The system only worked with the specially-cut World Records, which were expensive, and only a poor repertoire was available. For these reasons it did not thrive, even though it appears you could switch immediately back to standard 78 rpm discs simply by lifting the braking wheel from the disc.

Here is a demonstration of a World Record Controller on YouTube. The wow is horrible, and it is clear there are real problems with speed control, probably due to the braking wheel slipping on the disc surface.

Left: The World Record Controller: 1922-26

To the left is the worm drive for the feedscrew. The horizontal rubber wheel to drive it is missing; normally it would be between the two metal discs. The vertical lever engages with the screw like a half-nut, and can be disengaged by moving the upper half of the lever to the left, to prevent the arm moving when conventional records were being played and the Controller was not required.

The fly-ball governor presumably operated in the usual way by introducing more friction as the balls moved outward.
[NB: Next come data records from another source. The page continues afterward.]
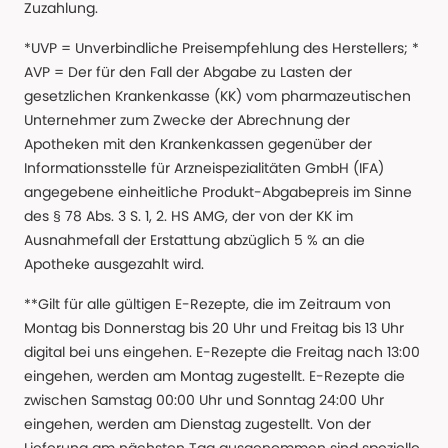
Zuzahlung.
*UVP = Unverbindliche Preisempfehlung des Herstellers; *
AVP = Der für den Fall der Abgabe zu Lasten der
gesetzlichen Krankenkasse (KK) vom pharmazeutischen
Unternehmer zum Zwecke der Abrechnung der
Apotheken mit den Krankenkassen gegenüber der
Informationsstelle für Arzneispezialitäten GmbH (IFA)
angegebene einheitliche Produkt-Abgabepreis im Sinne
des § 78 Abs. 3 S. 1, 2. HS AMG, der von der KK im
Ausnahmefall der Erstattung abzüglich 5 % an die
Apotheke ausgezahlt wird.
**Gilt für alle gültigen E-Rezepte, die im Zeitraum von
Montag bis Donnerstag bis 20 Uhr und Freitag bis 13 Uhr
digital bei uns eingehen. E-Rezepte die Freitag nach 13:00
eingehen, werden am Montag zugestellt. E-Rezepte die
zwischen Samstag 00:00 Uhr und Sonntag 24:00 Uhr
eingehen, werden am Dienstag zugestellt. Von der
Its shaft vanishes to the right into the brake-wheel housing, and the exact method by which it is driven is not visible; probably small helical gears.

The function of the small knob on top of the arm is unknown- perhaps it was just for lifting the arm.

Left: The World Record Controller: 1922-26

This is a close-up of the top picture, showing the Controller mounted on a gramophone.

Left: The World Record Controller: 1922-26


Left: The gramophone training of parrots: 1935?

So far as I know there is nothing unusual about the gramophone here, but it is certainly being used for the unusual purpose of training parrots to talk, and anyway I like the picture.

It was 'found on the net' and the only accompanying info was that it was taken in Germany in 1935. I don't buy that- the little notice says Defense toucher perroquets which is clearly a warning in french not to touch the livestock. (because you'll probably get bitten)

Also, the collar and tie look more like 1895 than 1935. There seems to me to be a mooring ring at lower left, and from the general look of the scene it seems very possible this was taken on the banks of the Seine in Paris.